- What you need to do
The records below must be output exactly, with no images carried over.

Collection entries:
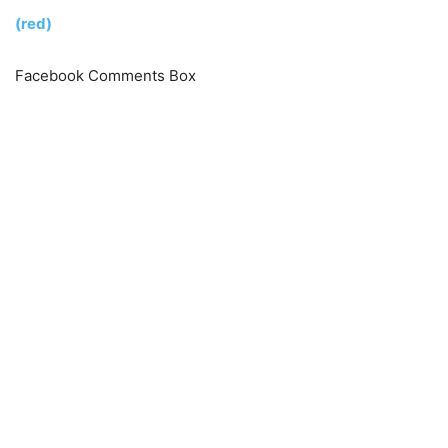
(red)
Facebook Comments Box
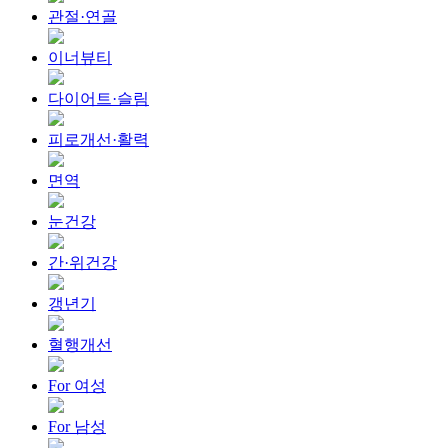
관절·연골
이너뷰티
다이어트·슬림
피로개선·활력
면역
눈건강
간·위건강
갱년기
혈행개선
For 여성
For 남성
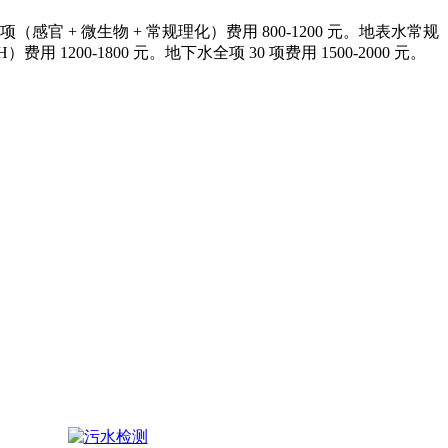
+ 微生物 + 常规理化）费用 800-1200 元。地表水常规
H）费用 1200-1800 元。地下水全项 30 项费用 1500-2000 元。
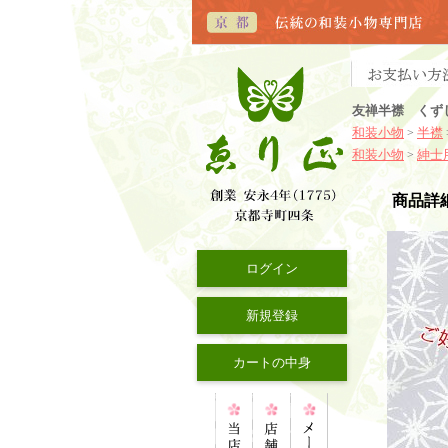
友禅半襟 くず
和装小物
半襟
>
和装小物
紳士
>
商品詳
ログイン
新規登録
カートの中身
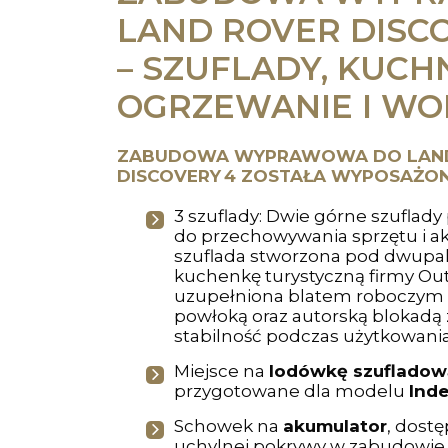
LAND ROVER DISC
– SZUFLADY, KUCHN
OGRZEWANIE I WO
ZABUDOWA WYPRAWOWA DO LAN
DISCOVERY 4 ZOSTAŁA WYPOSAŻO
3 szuflady: Dwie górne szuflad
do przechowywania sprzętu i a
szuflada stworzona pod dwupa
kuchenkę turystyczną firmy Out
uzupełniona blatem roboczym
powłoką oraz autorską blokadą
stabilność podczas użytkowani
Miejsce na
lodówkę szuflado
przygotowane dla modelu
Ind
Schowek na
akumulator
, dost
uchylnej pokrywy w zabudowie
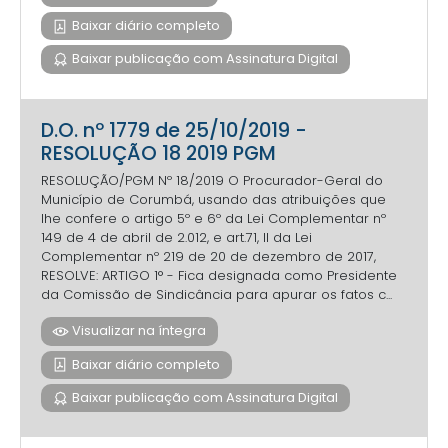
Baixar diário completo
Baixar publicação com Assinatura Digital
D.O. nº 1779 de 25/10/2019 -
RESOLUÇÃO 18 2019 PGM
RESOLUÇÃO/PGM Nº 18/2019 O Procurador-Geral do
Município de Corumbá, usando das atribuições que
lhe confere o artigo 5º e 6º da Lei Complementar nº
149 de 4 de abril de 2.012, e art.71, II da Lei
Complementar nº 219 de 20 de dezembro de 2017,
RESOLVE: ARTIGO 1° - Fica designada como Presidente
da Comissão de Sindicância para apurar os fatos c...
Visualizar na íntegra
Baixar diário completo
Baixar publicação com Assinatura Digital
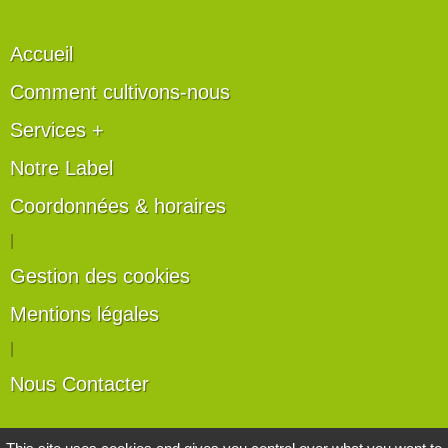
Accueil
Comment cultivons-nous
Services +
Notre Label
Coordonnées & horaires
|
Gestion des cookies
Mentions légales
|
Nous Contacter
Les artisans du végétal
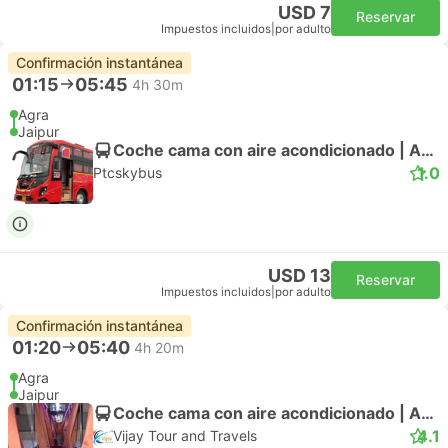
USD 7
Reservar
Impuestos incluidos
|
por adulto
Confirmación instantánea
01:15
05:45
4h 30m
Agra
Jaipur
Coche cama con aire acondicionado | Autobús
1.0
Ptcskybus
USD 13
Reservar
Impuestos incluidos
|
por adulto
Confirmación instantánea
01:20
05:40
4h 20m
Agra
Jaipur
Coche cama con aire acondicionado | Autobús
4.1
Vijay Tour and Travels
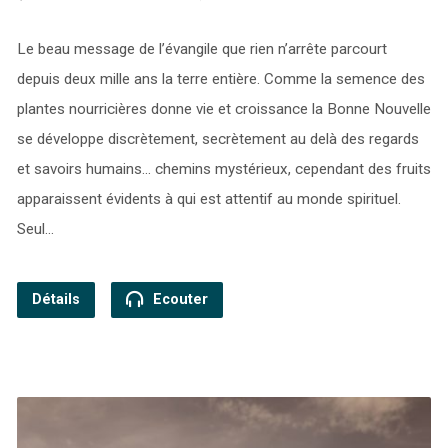
Le beau message de l’évangile que rien n’arrête parcourt
depuis deux mille ans la terre entière. Comme la semence des
plantes nourricières donne vie et croissance la Bonne Nouvelle
se développe discrètement, secrètement au delà des regards
et savoirs humains… chemins mystérieux, cependant des fruits
apparaissent évidents à qui est attentif au monde spirituel.
Seul…
Détails
Ecouter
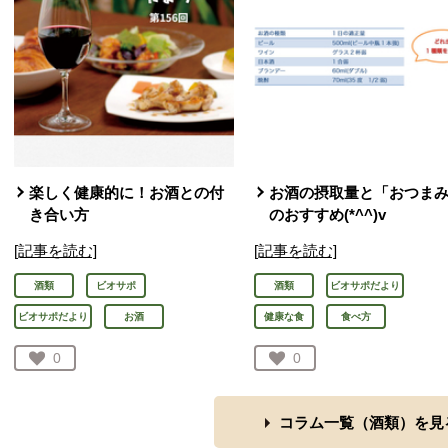
楽しく健康的に！お酒との付
お酒の摂取量と「おつま
き合い方
のおすすめ(*^^)v
[記事を読む]
[記事を読む]
酒類
ビオサポ
酒類
ビオサポだより
ビオサポだより
お酒
健康な食
食べ方
お気に入り登録：
0
お気に入り登録：
0
人が登録
人が登録
コラム一覧（
酒類
）を見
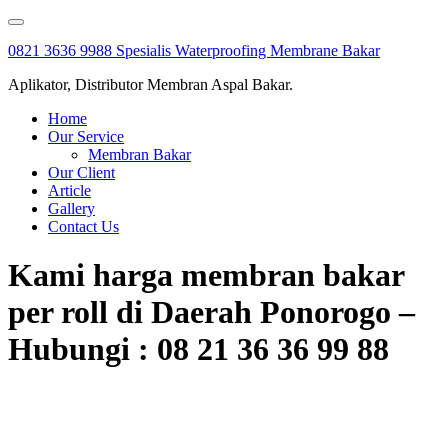
Skip
to
0821 3636 9988 Spesialis Waterproofing Membrane Bakar
content
Aplikator, Distributor Membran Aspal Bakar.
Home
Our Service
Membran Bakar
Our Client
Article
Gallery
Contact Us
Kami harga membran bakar
per roll di Daerah Ponorogo –
Hubungi : 08 21 36 36 99 88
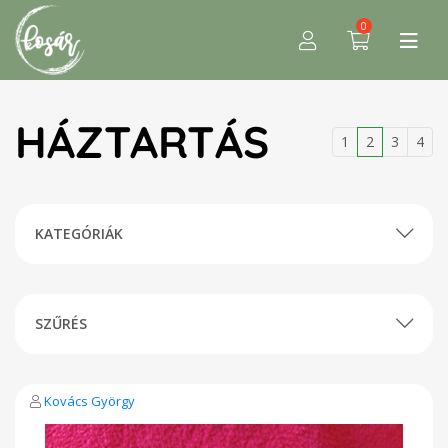
0
HÁZTARTÁS
1
2
3
4
KATEGÓRIÁK
SZŰRÉS
Kovács György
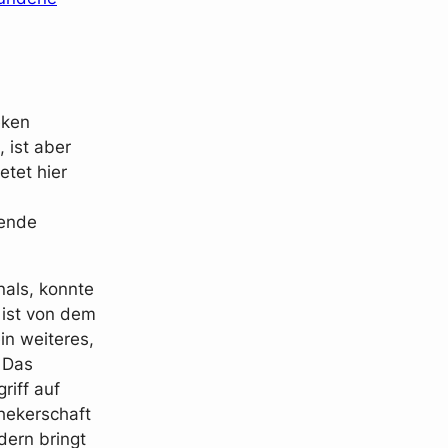
eken
, ist aber
etet hier
fende
nals, konnte
 ist von dem
in weiteres,
” Das
riff auf
thekerschaft
dern bringt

- Response box
(red)
Facebook Comments Box
관절·연골
이너뷰티
다이어트·슬림
피로개선·활력
면역
눈건강
간·위건강
갱년기
혈행개선
For 여성
For 남성
+ 微生物 + 常规理化）费用 800-1200 元。地表水常规
H）费用 1200-1800 元。地下水全项 30 项费用 1500-2000 元。
友禅半襟 くず
和装小物
半襟
>
和装小物
紳士
>
商品詳
ログイン
新規登録
カートの中身
LAND ROVER DISC
– SZUFLADY, KUCHN
OGRZEWANIE I WO
ZABUDOWA WYPRAWOWA DO LAN
DISCOVERY 4 ZOSTAŁA WYPOSAŻO
3 szuflady: Dwie górne szuflad
do przechowywania sprzętu i a
szuflada stworzona pod dwupa
kuchenkę turystyczną firmy Out
uzupełniona blatem roboczym
powłoką oraz autorską blokadą
stabilność podczas użytkowani
Miejsce na
lodówkę szuflado
przygotowane dla modelu
Ind
Schowek na
akumulator
, dost
uchylnej pokrywy w zabudowie
Baixar diário completo
Baixar publicação com Assinatura Digital
D.O. nº 1779 de 25/10/2019 -
RESOLUÇÃO 18 2019 PGM
RESOLUÇÃO/PGM Nº 18/2019 O Procurador-Geral do
Município de Corumbá, usando das atribuições que
lhe confere o artigo 5º e 6º da Lei Complementar nº
149 de 4 de abril de 2.012, e art.71, II da Lei
Complementar nº 219 de 20 de dezembro de 2017,
RESOLVE: ARTIGO 1° - Fica designada como Presidente
da Comissão de Sindicância para apurar os fatos c...
Visualizar na íntegra
Baixar diário completo
Baixar publicação com Assinatura Digital
Accueil
Comment cultivons-nous
Services +
Notre Label
Coordonnées & horaires
|
Gestion des cookies
Mentions légales
|
Nous Contacter
Les artisans du végétal
USD 7
Reservar
Impuestos incluidos
|
por adulto
Confirmación instantánea
01:15
05:45
4h 30m
Agra
Jaipur
Coche cama con aire acondicionado | Autobús
1.0
Ptcskybus
USD 13
Reservar
Impuestos incluidos
|
por adulto
Confirmación instantánea
01:20
05:40
4h 20m
Agra
Jaipur
Coche cama con aire acondicionado | Autobús
4.1
Vijay Tour and Travels
Le beau message de l’évangile que rien n’arrête parcourt
depuis deux mille ans la terre entière. Comme la semence des
plantes nourricières donne vie et croissance la Bonne Nouvelle
se développe discrètement, secrètement au delà des regards
et savoirs humains… chemins mystérieux, cependant des fruits
apparaissent évidents à qui est attentif au monde spirituel.
Seul…
Détails
Ecouter
楽しく健康的に！お酒との付
お酒の摂取量と「おつま
き合い方
のおすすめ(*^^)v
[記事を読む]
[記事を読む]
酒類
ビオサポ
酒類
ビオサポだより
ビオサポだより
お酒
健康な食
食べ方
お気に入り登録：
0
お気に入り登録：
0
人が登録
人が登録
コラム一覧（
酒類
）を見
Skip
to
0821 3636 9988 Spesialis Waterproofing Membrane Bakar
content
Aplikator, Distributor Membran Aspal Bakar.
Home
Our Service
Membran Bakar
Our Client
Article
Gallery
Contact Us
Kami harga membran bakar
per roll di Daerah Ponorogo –
Hubungi : 08 21 36 36 99 88
0
HÁZTARTÁS
1
2
3
4
KATEGÓRIÁK
SZŰRÉS
Kovács György
eken
, ist aber
etet hier
fende
nals, konnte
 ist von dem
in weiteres,
” Das
riff auf
thekerschaft
dern bringt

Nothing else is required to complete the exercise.